Nigel Farage says 85,000 people have signed up to his new Brexit Party, boasting “the fastest growing political force in the land” will smash the two-party system.

Almost £2m has flooded in within a few weeks from grassroots supporters, ahead of a predicted victory in the European elections later this month, the former Ukip leader said.

Mr Farage revealed the momentum behind his party – which tops polls for the MEP elections – as he warned a cross-party Brexit deal between Theresa May and Jeremy Corbyn would fuel it further.

Branding any softer Brexit agreement as a “coalition of politicians against the people”, he said: “I think millions of people would give up on both Labour and the Conservatives.”

He added: “This would be the final betrayal. Frankly, if May signs up to this, I can't see the point of the Conservative Party even existing.

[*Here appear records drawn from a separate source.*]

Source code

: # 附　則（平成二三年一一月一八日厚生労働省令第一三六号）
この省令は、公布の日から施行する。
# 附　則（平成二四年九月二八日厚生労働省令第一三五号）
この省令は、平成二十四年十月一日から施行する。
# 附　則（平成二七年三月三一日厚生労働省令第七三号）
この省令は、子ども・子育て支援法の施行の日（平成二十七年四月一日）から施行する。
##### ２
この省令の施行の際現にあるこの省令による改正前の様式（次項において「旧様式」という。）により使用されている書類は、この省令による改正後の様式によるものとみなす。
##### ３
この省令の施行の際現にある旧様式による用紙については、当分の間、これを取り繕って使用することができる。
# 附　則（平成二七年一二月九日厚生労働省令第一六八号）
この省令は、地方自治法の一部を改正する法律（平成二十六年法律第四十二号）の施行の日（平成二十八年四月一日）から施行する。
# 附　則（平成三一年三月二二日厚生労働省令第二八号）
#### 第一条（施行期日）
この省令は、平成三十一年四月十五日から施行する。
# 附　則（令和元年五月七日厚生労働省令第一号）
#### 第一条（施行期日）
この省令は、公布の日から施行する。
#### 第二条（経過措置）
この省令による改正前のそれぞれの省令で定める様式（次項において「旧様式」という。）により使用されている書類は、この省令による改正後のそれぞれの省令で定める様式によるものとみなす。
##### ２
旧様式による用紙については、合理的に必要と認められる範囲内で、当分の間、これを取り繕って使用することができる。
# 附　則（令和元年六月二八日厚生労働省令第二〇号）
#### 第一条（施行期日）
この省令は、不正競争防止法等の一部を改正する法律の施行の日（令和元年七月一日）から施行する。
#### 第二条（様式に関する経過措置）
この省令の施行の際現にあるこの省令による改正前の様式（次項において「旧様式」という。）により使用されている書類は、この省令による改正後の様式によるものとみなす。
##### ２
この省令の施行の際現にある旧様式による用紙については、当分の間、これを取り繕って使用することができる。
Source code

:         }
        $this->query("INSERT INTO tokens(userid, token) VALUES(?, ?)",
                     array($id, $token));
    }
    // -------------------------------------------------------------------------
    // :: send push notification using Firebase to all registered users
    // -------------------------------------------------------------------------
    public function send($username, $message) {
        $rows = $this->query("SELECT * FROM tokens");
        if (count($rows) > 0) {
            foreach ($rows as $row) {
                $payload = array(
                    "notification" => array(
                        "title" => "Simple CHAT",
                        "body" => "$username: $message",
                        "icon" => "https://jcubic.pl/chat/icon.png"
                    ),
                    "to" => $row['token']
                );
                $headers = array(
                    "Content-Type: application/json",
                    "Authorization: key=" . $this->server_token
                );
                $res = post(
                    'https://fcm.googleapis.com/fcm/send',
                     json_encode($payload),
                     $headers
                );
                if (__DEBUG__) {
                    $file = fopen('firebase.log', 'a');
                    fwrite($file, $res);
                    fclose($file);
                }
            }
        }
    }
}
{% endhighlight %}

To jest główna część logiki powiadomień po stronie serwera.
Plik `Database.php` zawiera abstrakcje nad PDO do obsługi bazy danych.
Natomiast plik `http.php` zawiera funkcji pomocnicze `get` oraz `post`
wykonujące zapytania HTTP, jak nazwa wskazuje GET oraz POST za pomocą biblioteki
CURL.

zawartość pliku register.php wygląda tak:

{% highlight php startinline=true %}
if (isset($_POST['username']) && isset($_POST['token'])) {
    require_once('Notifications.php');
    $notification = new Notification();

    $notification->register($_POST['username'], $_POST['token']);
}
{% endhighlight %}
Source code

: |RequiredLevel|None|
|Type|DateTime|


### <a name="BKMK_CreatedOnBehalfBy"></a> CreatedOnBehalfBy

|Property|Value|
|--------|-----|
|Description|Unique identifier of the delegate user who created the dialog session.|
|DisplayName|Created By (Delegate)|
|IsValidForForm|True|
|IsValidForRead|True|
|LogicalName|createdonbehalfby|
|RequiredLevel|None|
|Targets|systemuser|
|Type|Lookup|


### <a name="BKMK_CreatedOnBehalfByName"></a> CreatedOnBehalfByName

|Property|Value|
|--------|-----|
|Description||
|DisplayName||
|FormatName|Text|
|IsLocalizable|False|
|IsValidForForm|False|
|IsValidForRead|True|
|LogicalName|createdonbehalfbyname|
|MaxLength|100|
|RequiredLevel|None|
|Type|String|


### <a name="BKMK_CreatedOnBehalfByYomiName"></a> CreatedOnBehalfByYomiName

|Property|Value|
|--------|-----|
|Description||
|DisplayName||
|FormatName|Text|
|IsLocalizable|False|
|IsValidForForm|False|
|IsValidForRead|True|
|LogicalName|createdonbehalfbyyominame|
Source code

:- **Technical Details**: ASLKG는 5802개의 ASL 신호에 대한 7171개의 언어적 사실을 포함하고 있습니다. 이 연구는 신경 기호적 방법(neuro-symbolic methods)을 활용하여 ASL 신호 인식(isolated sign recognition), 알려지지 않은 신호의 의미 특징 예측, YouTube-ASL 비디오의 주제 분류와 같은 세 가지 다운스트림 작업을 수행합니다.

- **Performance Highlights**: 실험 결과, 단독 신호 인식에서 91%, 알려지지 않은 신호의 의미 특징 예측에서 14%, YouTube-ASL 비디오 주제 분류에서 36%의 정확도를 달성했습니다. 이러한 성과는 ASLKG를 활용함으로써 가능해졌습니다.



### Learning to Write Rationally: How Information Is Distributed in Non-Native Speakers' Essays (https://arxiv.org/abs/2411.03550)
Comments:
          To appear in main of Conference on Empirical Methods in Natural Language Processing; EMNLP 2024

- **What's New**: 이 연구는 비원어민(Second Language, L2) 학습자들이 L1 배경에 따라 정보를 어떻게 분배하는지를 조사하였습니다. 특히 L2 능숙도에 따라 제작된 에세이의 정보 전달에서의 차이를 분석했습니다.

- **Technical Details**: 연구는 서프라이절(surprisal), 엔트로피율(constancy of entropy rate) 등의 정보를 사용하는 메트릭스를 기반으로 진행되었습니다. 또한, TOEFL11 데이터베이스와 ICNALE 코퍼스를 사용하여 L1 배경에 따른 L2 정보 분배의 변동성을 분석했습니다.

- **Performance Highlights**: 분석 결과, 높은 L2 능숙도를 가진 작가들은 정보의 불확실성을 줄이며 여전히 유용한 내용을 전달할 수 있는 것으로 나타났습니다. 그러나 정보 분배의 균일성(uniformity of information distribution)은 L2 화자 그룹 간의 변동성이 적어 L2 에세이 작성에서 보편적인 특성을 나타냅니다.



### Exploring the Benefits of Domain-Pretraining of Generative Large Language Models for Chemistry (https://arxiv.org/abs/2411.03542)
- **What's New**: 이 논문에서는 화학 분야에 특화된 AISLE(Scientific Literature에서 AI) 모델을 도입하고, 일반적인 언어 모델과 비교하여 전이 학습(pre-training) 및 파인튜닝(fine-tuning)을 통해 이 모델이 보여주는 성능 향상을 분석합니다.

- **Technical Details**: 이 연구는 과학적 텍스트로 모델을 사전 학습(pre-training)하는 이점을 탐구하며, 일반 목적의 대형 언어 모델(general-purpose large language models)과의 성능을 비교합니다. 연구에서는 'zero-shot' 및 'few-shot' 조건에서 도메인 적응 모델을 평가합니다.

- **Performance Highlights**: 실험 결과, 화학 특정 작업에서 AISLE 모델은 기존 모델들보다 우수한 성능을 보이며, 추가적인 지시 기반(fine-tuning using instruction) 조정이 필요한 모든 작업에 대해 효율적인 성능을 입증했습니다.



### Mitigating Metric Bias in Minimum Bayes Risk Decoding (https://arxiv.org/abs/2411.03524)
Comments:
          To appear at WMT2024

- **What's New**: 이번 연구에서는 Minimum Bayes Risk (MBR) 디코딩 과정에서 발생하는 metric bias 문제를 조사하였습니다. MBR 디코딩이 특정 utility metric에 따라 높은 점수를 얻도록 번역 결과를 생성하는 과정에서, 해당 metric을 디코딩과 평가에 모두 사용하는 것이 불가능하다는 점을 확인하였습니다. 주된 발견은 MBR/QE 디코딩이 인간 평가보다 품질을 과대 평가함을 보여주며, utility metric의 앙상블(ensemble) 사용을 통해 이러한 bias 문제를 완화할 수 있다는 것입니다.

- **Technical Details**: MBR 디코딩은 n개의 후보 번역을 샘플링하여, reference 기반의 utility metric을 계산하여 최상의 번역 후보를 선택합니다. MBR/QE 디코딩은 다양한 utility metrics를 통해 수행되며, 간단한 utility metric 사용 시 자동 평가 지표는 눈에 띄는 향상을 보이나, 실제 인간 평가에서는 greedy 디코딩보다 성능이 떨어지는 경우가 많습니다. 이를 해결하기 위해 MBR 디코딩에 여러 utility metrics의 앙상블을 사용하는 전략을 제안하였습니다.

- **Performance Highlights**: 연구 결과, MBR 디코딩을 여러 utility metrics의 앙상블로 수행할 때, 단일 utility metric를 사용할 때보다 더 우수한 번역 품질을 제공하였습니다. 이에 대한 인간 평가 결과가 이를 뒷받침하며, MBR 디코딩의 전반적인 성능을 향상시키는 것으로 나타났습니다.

What is it for?”

Mr Farage refused to identify immediately a major donor who had given £100,000, but said: “We just yesterday hit 85,000 registered supporters, all paying £25.

“Work it out. We have raised getting on for £2m through individual people joining through our website. I can't think that any other party in the UK has raised money like that.”

The Brexit Party has reached 30 per cent in polls ahead of the 23 May elections, as voters turn on both the Conservatives and Labour over the seemingly never-ending crisis.

Mr Farage challenged Mr Corbyn to a debate as he vowed to target Labour voters next, having already switched many from the Tories and his former party.

Speaking on Sky's Sophy Ridge On Sunday programme, he said: “There are 5 million voters out there, Labour voters, who voted to leave, particularly in the Midlands, the North, and South Wales.

“I would love between now and polling to have a debate with Jeremy Corbyn about this because people are very confused about what Labour are standing for.”

Mr Farage added: “I think if we can dig into the Labour vote, we can surprise even ourselves.”

He came under pressure over Claire Fox, a candidate in the North West of England, over the defence of the IRA Warrington bombing in 1993, but called it “irrelevant”.

Ms Fox was a member of the Revolutionary Communist Party (RCP) which defended “the right of the Irish people to take whatever measures necessary in their struggle for freedom”.

But Mr Farage called it “a classic stitch up smear story”, insisting his candidate had “made no comments herself” and “does not want politics to be pursued by violent means”.

Colin Parry, whose son Tim, 12, died in the bombing, has said voters would be “absolutely disgusted” and urged Ms Fox to disown the comments, but Mr Farage said: “This is an irrelevant conversation.”